With the help of three talented engineers - Carl Breer, Fred M. Zeder, and Owen R. Skelton - the new car would take full advantage of wartime developments in high-compression engine design. Zeder had already roughed-out a plan for a six-cylinder unit with a high-compression cylinder head based closely on the ideas of British engineer Harry Ricardo. This 70 bhp unit was developed to power the Chrysler Six, and although marked under the Maxwell banner it was the car that would set Chrysler on the road to success.

Dodge

John Francis and Horace Elsin - the Dodge brothers - left their birth-place of Niles, Michigan, in the early 1880s with the express intention of becoming engineers. They survived by working in the machine shops of Detroit and Windsor (in Canada), where they gained valuable experience.

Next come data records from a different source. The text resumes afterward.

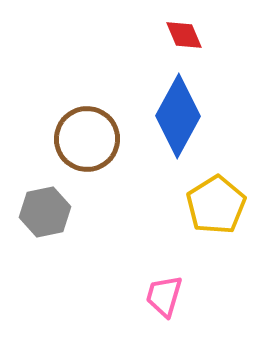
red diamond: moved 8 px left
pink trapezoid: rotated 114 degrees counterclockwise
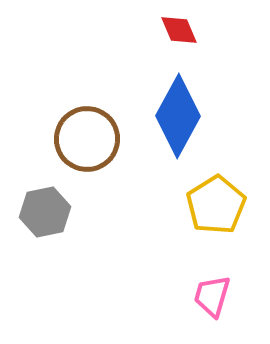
red diamond: moved 5 px left, 5 px up
pink trapezoid: moved 48 px right
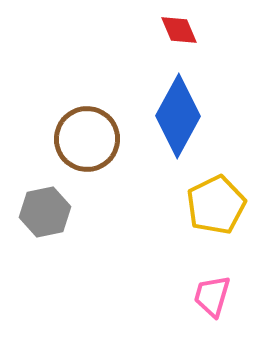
yellow pentagon: rotated 6 degrees clockwise
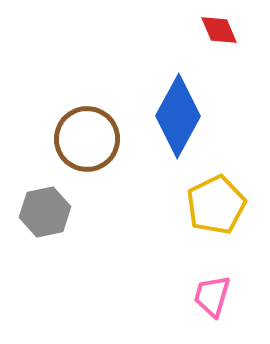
red diamond: moved 40 px right
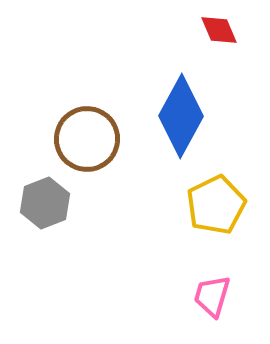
blue diamond: moved 3 px right
gray hexagon: moved 9 px up; rotated 9 degrees counterclockwise
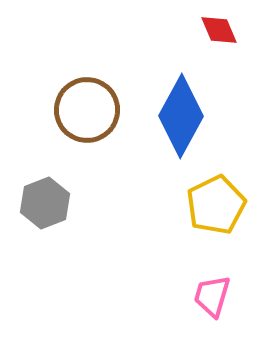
brown circle: moved 29 px up
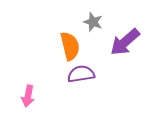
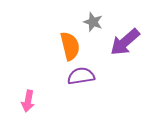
purple semicircle: moved 2 px down
pink arrow: moved 5 px down
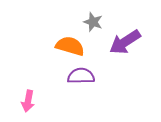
purple arrow: rotated 8 degrees clockwise
orange semicircle: rotated 60 degrees counterclockwise
purple semicircle: rotated 8 degrees clockwise
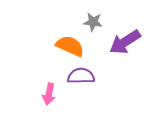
gray star: rotated 12 degrees counterclockwise
orange semicircle: rotated 8 degrees clockwise
pink arrow: moved 21 px right, 7 px up
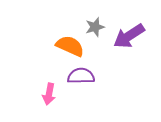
gray star: moved 2 px right, 5 px down; rotated 24 degrees counterclockwise
purple arrow: moved 4 px right, 6 px up
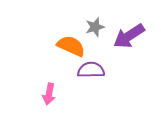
orange semicircle: moved 1 px right
purple semicircle: moved 10 px right, 6 px up
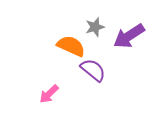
purple semicircle: moved 2 px right; rotated 40 degrees clockwise
pink arrow: rotated 35 degrees clockwise
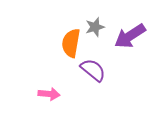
purple arrow: moved 1 px right
orange semicircle: moved 3 px up; rotated 104 degrees counterclockwise
pink arrow: rotated 130 degrees counterclockwise
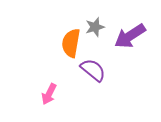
pink arrow: rotated 110 degrees clockwise
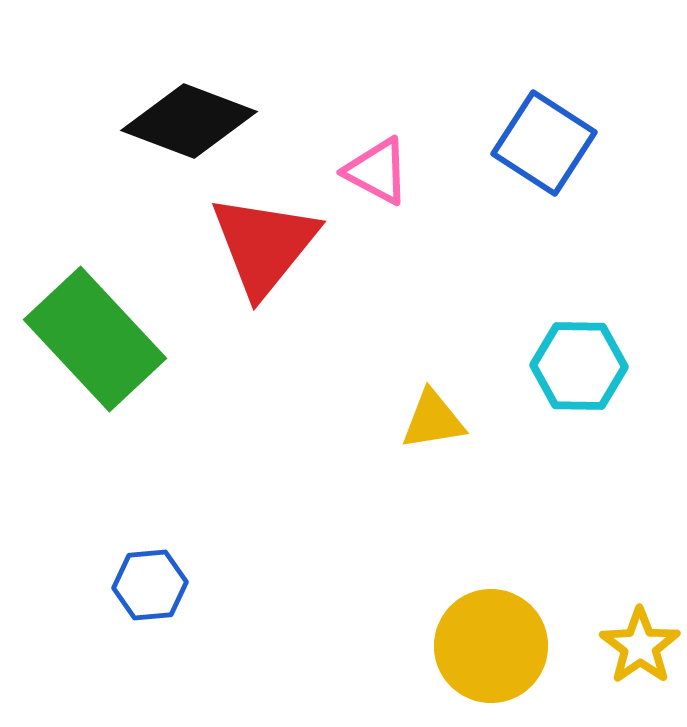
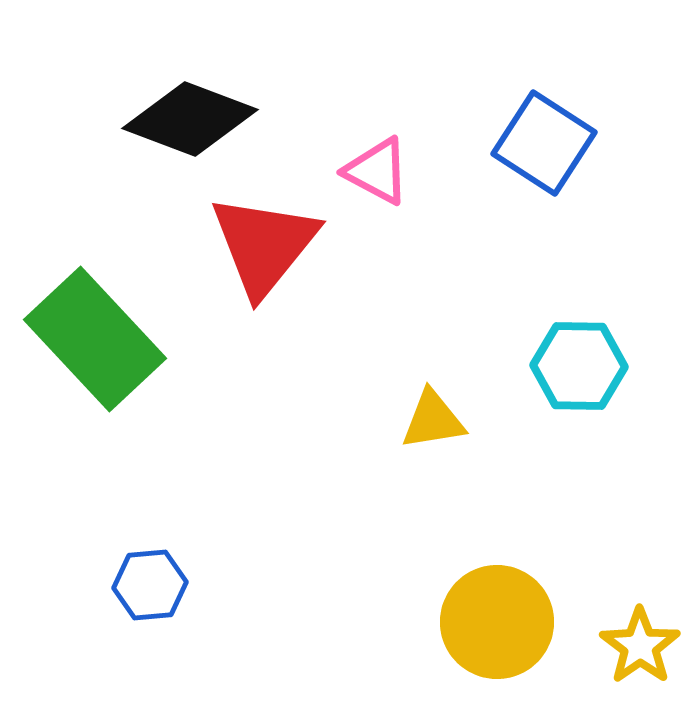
black diamond: moved 1 px right, 2 px up
yellow circle: moved 6 px right, 24 px up
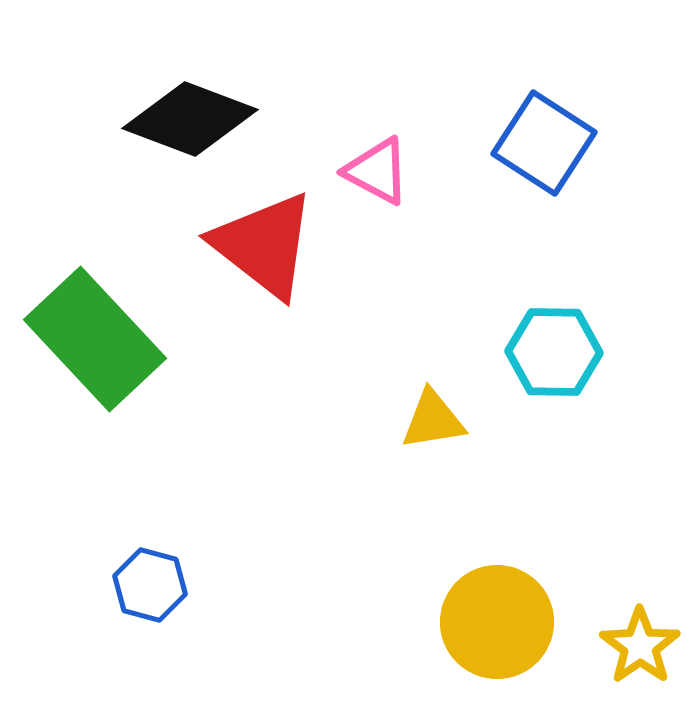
red triangle: rotated 31 degrees counterclockwise
cyan hexagon: moved 25 px left, 14 px up
blue hexagon: rotated 20 degrees clockwise
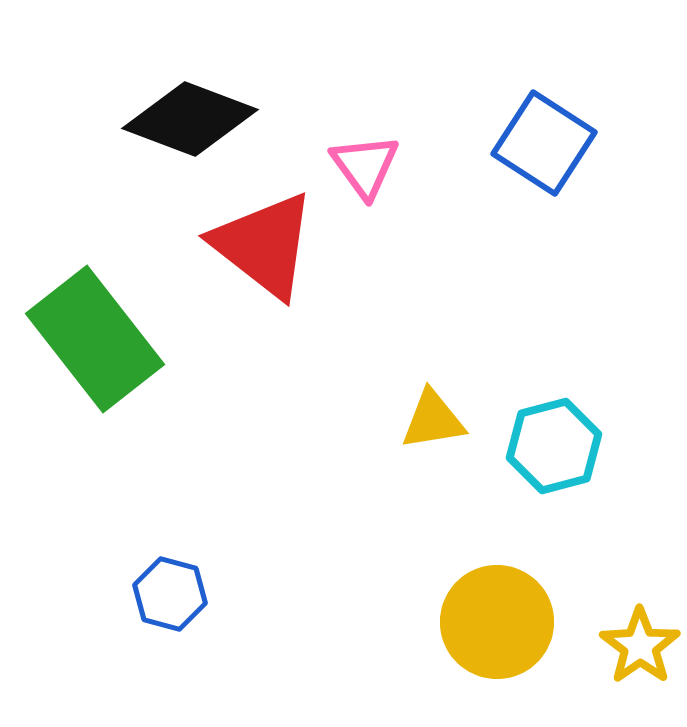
pink triangle: moved 12 px left, 5 px up; rotated 26 degrees clockwise
green rectangle: rotated 5 degrees clockwise
cyan hexagon: moved 94 px down; rotated 16 degrees counterclockwise
blue hexagon: moved 20 px right, 9 px down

In 1899, the brothers helped form the Evans and Dodge Bicycle Company in Windsor. Their first product was a four-point bearing bicycle of their own design. Small but significant success led to a take-over from a Canadian group, and the brothers moved back to Detroit where they established some of the best machine shops in town. They were soon churning out components for the fledgling automobile industry.

Today, Dodge is one of Chrysler's most successful divisions, and one of America's most exciting marques, but it still adheres to the principles of its founders: honest engineering, and high value for money. And with cars like the Viper RT/10 bearing its name, the future looks rosy indeed.